When at last he qualified (everything, in Amedeo’s experience, took twice as long when you were a foundling), he became not a hospital surgeon like his foster father, but a medico condotto. In deference to his foster father, Amedeo took the surname Esposito. He could find no permanent job, but practiced his trade in villages where elderly doctors had died or overworked doctors had fallen sick. He had no horse or bicycle. Instead, he walked between the stone cottages in the rain-laden dawns and chill nights. On the hillsides below Fiesole and Bagno a Ripoli, he bandaged the broken ankles and gored shoulders of peasant farmers and delivered the babies of their wives. He sent letters of application to every village in the province, looking for a place, without success.

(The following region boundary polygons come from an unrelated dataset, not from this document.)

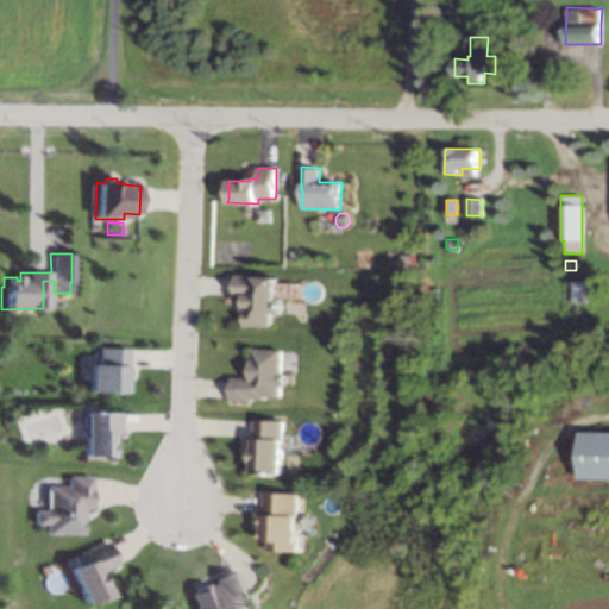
[(278,300),(282,300),(282,313),(272,313),(272,326),(245,326),(245,295),(236,295),(236,278),(280,278),(278,300)]
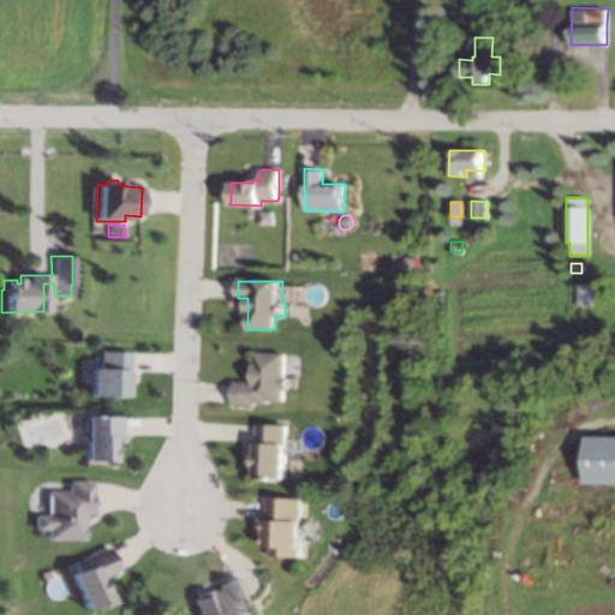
[(595,306),(573,306),(573,284),(595,284),(595,306)]
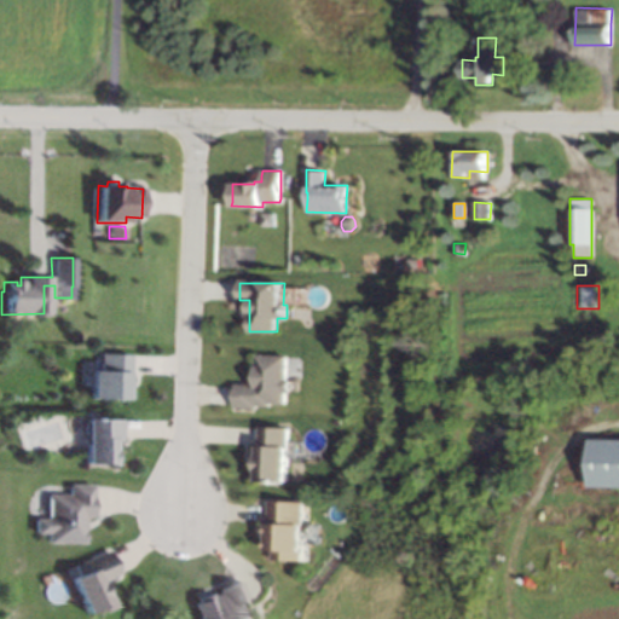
[(128,372),(128,399),(92,399),(90,399),(91,371),(98,371),(99,354),(128,354),(128,372)]
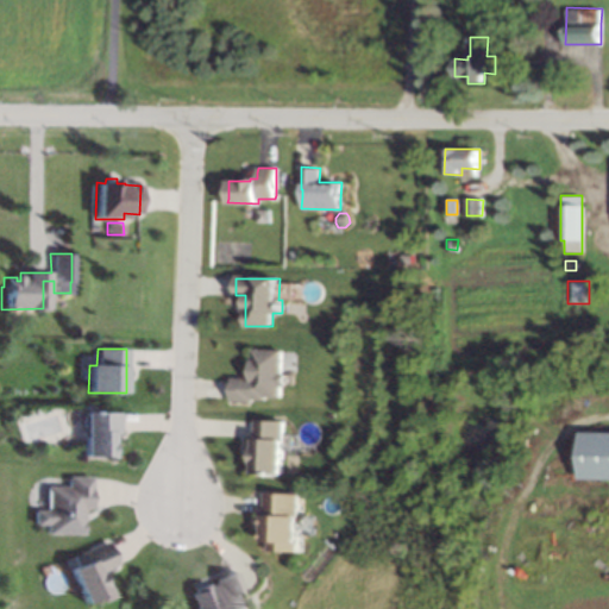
[(282,374),(286,374),(286,387),(282,387),(282,399),(268,399),(268,401),(253,400),(253,403),(231,402),(231,397),(231,378),(251,378),(252,350),(283,350),(282,374)]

Meanwhile, he gathered stories with each year that passed. His vocation and manner seemed to invite confidences. The peasants told him of daughters lost at sea, of brothers parted who, reunited at last, mistook each other for strangers and slew each other, of shepherds blinded in both eyes who navigated by the sounds of the birds. The stories that the poor loved best, it seemed, were sad ones. And stories still held a kind of magic for him. Returning home in the gray dawn to whatever temporary lodgings he inhabited at the time, he would wash his hands, pour coffee, throw open the windows to the reassuring sounds of the living, and transcribe the stories into his red book. He did this whether the fate of his patient had been life or death, and always solemnly. In this way, his book became full of the bright vistas of a thousand other lives.